*Zadanie 1*: Przytocz dokładnie fragment tekstu o TVP od „- Krzysiek zawsze” do „lewego z prawych.”.
*Zadanie 2*: Jaki wieczorny program prowadzi Michał Rachoń według tekstu o TVP?
*Zadanie 3*: Dopisz dalszy ciąg tekstu o TVP, zaczynając zaraz po jego ostatnim zdaniu.

*Pokazany tekst*:
╭──

Według źródeł w TVP najbardziej rozczarowany decyzją
Kurskiego był Michał Rachoń, który prowadzi wieczorny program „Minęła 20”. Rachoń przyszedł do TVP z prawicowej telewizji Republika. Zanim został
dziennikarzem, był działaczem PiS. Miał już przygotowany na wieczór cały program
o ustaleniach podkomisji, ale po telefonie Kurskiego musiał wszystko odwołać.
- Rachoń jest bardziej pisowski od samego Kaczyńskiego, a w Antoniego wierzy
jak w bóstwo - opowiada pracownik TVP.
NOWI PRYSZCZACI?
Kilku moich rozmówców z TVP podkreśla, że w
„Wiadomościach” nikomu nie trzeba łamać kręgosłupów. Zostali już tylko ci,
którym jest wszystko jedno, co robią, byle być na wizji, albo tacy, którzy
bardzo wierzą w PiS - tak jak na przełomie lat 40. i 50 młodzi ludzie z
pokolenia „pryszczatych” uwierzyli w socjalizm.
Opinię najbliższych PiS mają w zespole Krzysztof Ziemiec i Danuta Holecka,
która prowadzi główne wydanie „Wiadomości”.
- Krzysiek zawsze był prawicowy, ale nie podejrzewałem, że będzie dawał
twarz do takiej propagandy i zwyczajnego kłamstwa - mówi dobry znajomy Ziemca
spoza TVP.
Jeden z moich rozmówców z placu Powstańców Warszawy, gdzie są przygotowywane
„Wiadomości”, wspomina, że na początku rządów PiS, gdy szefową redakcji
została Marzena Paczuska i zapoczątkowała czas ostrej propagandy, Ziemiec się
miotał.
- Zaczął palić i na fajce narzekał, że to jest przegięcie, że robi się
taką propagandę. Ale chwilę później szedł roześmiany z Paczuską na kawkę. I od
dwóch lat czyta te „Wiadomości”. On po prostu wierzy w PiS. Może metody wydają
mu się zbyt toporne, ale nie ma kręgosłupa, żeby się temu przeciwstawić - mówi
mi jego kolega z TVP.
Inny rozmówca dodaje, że Ziemiec początkowo był traktowany przez
prezesa Kurskiego nieufnie. Kurski uznawał go za najbardziej lewego z prawych.
Ale ostatnio Ziemiec dostał nowy program „Studio Zachód”, który jest
podsumowaniem zagranicznych wydarzeń tygodnia.

╰──

*Sekcja danych*:

╭──

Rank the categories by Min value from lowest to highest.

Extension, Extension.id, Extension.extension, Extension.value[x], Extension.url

╰──
╭──

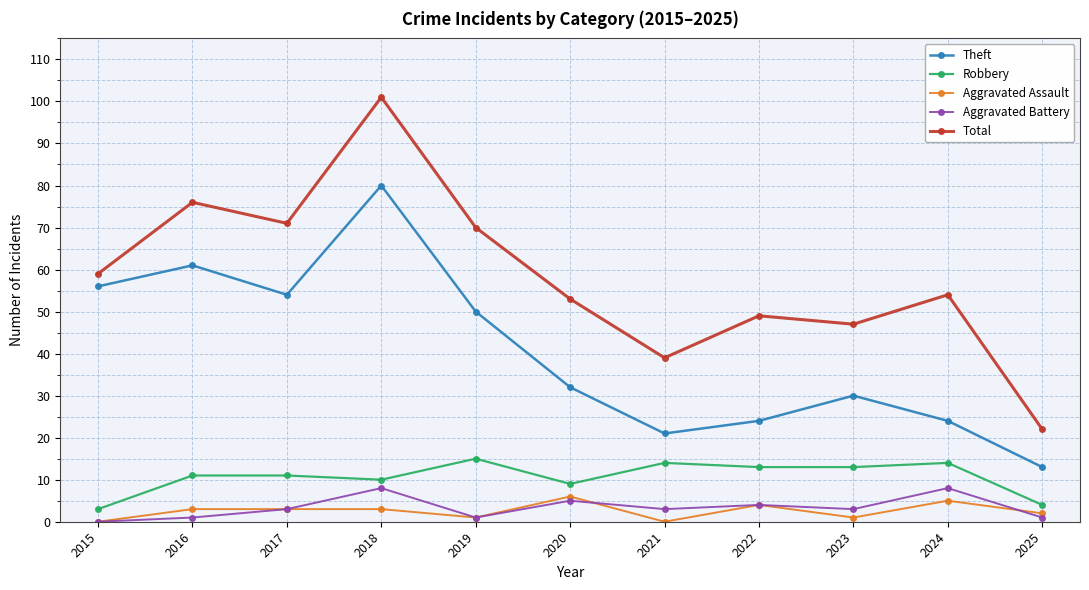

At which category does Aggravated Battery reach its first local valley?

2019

╰──

*Oczekiwana odpowiedź 1*:
- Krzysiek zawsze był prawicowy, ale nie podejrzewałem, że będzie dawał
twarz do takiej propagandy i zwyczajnego kłamstwa - mówi dobry znajomy Ziemca
spoza TVP.
Jeden z moich rozmówców z placu Powstańców Warszawy, gdzie są przygotowywane
„Wiadomości”, wspomina, że na początku rządów PiS, gdy szefową redakcji
została Marzena Paczuska i zapoczątkowała czas ostrej propagandy, Ziemiec się
miotał.
- Zaczął palić i na fajce narzekał, że to jest przegięcie, że robi się
taką propagandę. Ale chwilę później szedł roześmiany z Paczuską na kawkę. I od
dwóch lat czyta te „Wiadomości”. On po prostu wierzy w PiS. Może metody wydają
mu się zbyt toporne, ale nie ma kręgosłupa, żeby się temu przeciwstawić - mówi
mi jego kolega z TVP.
Inny rozmówca dodaje, że Ziemiec początkowo był traktowany przez
prezesa Kurskiego nieufnie. Kurski uznawał go za najbardziej lewego z prawych.

*Oczekiwana odpowiedź 2*: Program „Minęła 20”.

*Oczekiwana odpowiedź 3*:
Ziemiec, jak mówi jego dobry znajomy, liczył, że we własnym programie będzie miał większą autonomię niż w „Wiadomościach”.
Ale się przeliczył, bo i tu są sugestie, żeby prezentował pisowski punkt
widzenia.
- Czy pan się czuje takim nowym „pryszczatym”, zachłyśniętym PiS i jego
polityką? - pytam Ziemca.
- Teraz mnie pani obraża! - oburza się Ziemiec i się rozłącza. Ale gdy
dzwonię po raz drugi, odbiera.
- Naprawdę nie ma pan problemu z tym, co się dzieje w „Wiadomościach”? -
dopytuję.
- Mam wiele problemów i wątpliwości, tak jak każdy normalny człowiek,
ale nie będę o tym rozmawiał - kończy Ziemiec.
Danuta Holecka przeprowadza wywiady z prezesem Jarosławem Kaczyńskim. W
PiS wiedzą, że pani Danusia, jak ją nazywają, nie zrobi prezesowi krzywdy.
Kaczyński ją lubi. W jednym z wywiadów tak gorliwie dopytywała o sukcesy PiS,
że sam Kaczyński wydawał się lekko zażenowany. Przez długi czas Holecka była
jedyną dziennikarką TVP,
która robiła wywiady z prezydentem Andrzejem
Dudą. W telewizji mówi się nawet, że już po wyborach prezydenckich robiła
Dudzie szkolenia medialne. Ale w rozmowie ze mną Holecka zdecydowanie
zaprzecza.
Na wszelkie uwagi, że TVP uprawia ostrą propagandę, Holecka
odpowiada w nieoficjalnych rozmowach pisowskim przekazem dnia: skoro TVN popiera PO, to TVP musi pokazywać, że jest inny
punkt widzenia, czyli punkt widzenia PiS.
Gdy pytam Holecką o to, jakie są dla niej granice propagandy i czego w
„Wiadomościach” by nie zniosła, prosi o czas do namysłu. Po godzinie i
konsultacjach z kierownictwem stacji odsyła mi e-mailem odpowiedź: „Granice
mam określone w standardach dziennikarskich i we własnym sumieniu.
Rozliczać mnie mogą z tego tylko widzowie, a nie przedstawiciele mediów,
zwłaszcza tych, które są nieprzychylne stacji, w której pracuję i które same są
często oskarżane o stronniczość” - odpowiada zaczepnie, choć w osobistym
kontakcie sprawia wrażenie osoby mało bojowej.
Politolog Aleksander Smolar, prezes Fundacji im. Batorego, porównanie
ekipy „Wiadomości” do dawnych „pryszczatych” uwiążą za przesadne, a wręcz
obraźliwe dla tych ostatnich.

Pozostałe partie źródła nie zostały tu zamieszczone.